Several years ago Bank of America realized there was a huge untapped potential for business in the thousands of Doctors graduating annually. Although they have huge future earnings potential they do not fit into the standard criteria lending institutions require. Those graduating from Medical School or Residency programs have little money are fairly naive financially and best of all they will be needing a mortgage very soon. With no down payment, tons of existing debt already, no proven earnings – usually with no new job started when they purchase a home in their new city they are unlike other lenders. The powers that be decided to create a program that allows these high future income earners to secure a mortgage from a mortgage broker.
A New Type of Loan
Banks created a special mortgage with different criteria because these new graduates have a very small chance of defaulting on their mortgage compared to the standard borrower. In the future they will be looking for a place to bank and invest and by offering them mortgages a bank would secure their business in the future. New graduates tend to be financially unsophisticated and could be given higher interest rates and fees and they didn’t have many options when it comes to lending money. As Doctors they will recommend the financial institution to colleagues in the future and so the “ Doctor’s Loan” was created and many banks now offer them.
What is it?
- May be limited to a new resident or new attending (7 to 10 years out of residency) or less, some banks offer these loans to Veterinarians, Optometrists, even Attorneys and some banks lend to a Doctor at any stage of their career or on a second home
- Little money down is required (0 – 5 %)

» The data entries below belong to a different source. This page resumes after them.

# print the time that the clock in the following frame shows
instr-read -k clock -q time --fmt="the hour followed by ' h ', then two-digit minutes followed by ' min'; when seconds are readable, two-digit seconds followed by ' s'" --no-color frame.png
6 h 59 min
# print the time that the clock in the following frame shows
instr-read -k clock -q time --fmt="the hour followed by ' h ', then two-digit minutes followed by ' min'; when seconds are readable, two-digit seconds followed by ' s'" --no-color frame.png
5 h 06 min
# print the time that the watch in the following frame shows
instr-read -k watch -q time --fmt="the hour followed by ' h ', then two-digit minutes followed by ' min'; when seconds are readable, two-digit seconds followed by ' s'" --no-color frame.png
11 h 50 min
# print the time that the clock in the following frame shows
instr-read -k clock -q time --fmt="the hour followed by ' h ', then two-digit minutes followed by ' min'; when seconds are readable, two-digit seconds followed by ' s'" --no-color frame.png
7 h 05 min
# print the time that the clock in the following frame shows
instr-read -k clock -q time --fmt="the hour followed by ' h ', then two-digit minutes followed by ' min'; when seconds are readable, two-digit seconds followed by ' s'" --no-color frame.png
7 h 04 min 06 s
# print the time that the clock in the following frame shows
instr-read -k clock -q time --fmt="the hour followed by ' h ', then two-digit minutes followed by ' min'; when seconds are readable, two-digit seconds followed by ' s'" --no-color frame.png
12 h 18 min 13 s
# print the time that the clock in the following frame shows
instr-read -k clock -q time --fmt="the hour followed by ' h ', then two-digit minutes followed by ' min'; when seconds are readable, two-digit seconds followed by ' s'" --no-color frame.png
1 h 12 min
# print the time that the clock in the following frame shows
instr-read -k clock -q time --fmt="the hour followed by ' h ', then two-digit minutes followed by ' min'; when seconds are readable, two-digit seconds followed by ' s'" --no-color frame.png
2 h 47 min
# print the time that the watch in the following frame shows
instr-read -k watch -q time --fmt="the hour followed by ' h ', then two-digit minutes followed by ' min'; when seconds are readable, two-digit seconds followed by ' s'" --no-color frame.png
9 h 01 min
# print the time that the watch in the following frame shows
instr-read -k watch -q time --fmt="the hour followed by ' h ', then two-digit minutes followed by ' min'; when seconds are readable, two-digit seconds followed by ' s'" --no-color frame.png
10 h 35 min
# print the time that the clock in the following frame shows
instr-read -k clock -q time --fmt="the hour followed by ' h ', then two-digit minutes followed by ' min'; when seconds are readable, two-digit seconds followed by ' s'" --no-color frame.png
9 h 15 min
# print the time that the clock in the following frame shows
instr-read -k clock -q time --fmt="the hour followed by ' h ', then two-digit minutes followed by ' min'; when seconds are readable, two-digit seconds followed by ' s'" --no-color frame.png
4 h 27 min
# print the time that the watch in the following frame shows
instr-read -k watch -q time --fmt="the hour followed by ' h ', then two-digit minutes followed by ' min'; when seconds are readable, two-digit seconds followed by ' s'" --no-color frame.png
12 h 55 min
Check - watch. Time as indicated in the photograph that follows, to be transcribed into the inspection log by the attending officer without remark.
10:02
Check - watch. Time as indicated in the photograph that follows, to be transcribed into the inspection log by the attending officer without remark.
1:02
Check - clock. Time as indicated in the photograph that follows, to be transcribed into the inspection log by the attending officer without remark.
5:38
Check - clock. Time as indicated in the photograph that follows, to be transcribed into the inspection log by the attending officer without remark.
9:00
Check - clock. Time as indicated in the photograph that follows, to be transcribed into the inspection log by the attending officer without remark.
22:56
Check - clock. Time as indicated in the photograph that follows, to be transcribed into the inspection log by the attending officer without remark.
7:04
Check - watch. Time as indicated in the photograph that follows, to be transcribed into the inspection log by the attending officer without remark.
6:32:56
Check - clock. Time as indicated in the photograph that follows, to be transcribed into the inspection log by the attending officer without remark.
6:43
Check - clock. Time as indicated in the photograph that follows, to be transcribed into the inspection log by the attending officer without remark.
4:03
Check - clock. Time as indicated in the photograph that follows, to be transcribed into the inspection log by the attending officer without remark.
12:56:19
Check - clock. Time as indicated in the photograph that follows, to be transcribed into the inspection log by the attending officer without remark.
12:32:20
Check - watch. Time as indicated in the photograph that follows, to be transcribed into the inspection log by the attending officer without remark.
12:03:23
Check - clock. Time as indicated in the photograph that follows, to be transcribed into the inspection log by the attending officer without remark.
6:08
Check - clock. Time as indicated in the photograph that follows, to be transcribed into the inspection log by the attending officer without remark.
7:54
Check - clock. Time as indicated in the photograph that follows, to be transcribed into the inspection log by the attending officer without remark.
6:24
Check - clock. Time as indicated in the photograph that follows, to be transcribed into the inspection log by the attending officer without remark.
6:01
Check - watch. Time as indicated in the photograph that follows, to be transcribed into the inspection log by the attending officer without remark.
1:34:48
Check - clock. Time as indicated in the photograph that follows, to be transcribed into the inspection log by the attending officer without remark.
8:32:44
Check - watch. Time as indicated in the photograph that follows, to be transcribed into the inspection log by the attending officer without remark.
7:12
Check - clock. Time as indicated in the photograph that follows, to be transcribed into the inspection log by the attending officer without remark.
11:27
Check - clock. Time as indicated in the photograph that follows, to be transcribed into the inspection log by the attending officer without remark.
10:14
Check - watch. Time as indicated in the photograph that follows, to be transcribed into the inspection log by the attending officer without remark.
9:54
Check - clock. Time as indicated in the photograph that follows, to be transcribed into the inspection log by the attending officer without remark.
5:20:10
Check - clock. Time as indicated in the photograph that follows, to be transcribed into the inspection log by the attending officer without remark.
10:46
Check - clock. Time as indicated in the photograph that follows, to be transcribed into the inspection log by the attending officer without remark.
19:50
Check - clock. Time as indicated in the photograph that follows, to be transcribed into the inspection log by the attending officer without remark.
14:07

- No mortgage insurance needed
- May be required to open a bank account at the bank where the mortgage is paid by auto draft
- Will accept a contract as evidence of future earnings if they don’t have pay stubs yet
- Occasionally loans could be restricted to a certain type of home for example a condo, but generally can be used for any home
- Has the same interest rate whether the amount is above or below the “jumbo loan” limit which varies in each area
- Some programs even allow gift money for a down payment or for required reserves or closing costs
- Cash reserves equal to few months principal, interest, taxes and insurance PITI, a reasonably good credit score, and a loan to income ratio of less than 38% could even be 50% for some lenders. Often student loans are not calculated into the loan to income ratio or banks may use modified payment similar to the income based repayment, pay as you earn calculation
There are other options available, conventional mortgages with 20 % or less down payment needed or one not covered here for each individual circumstance.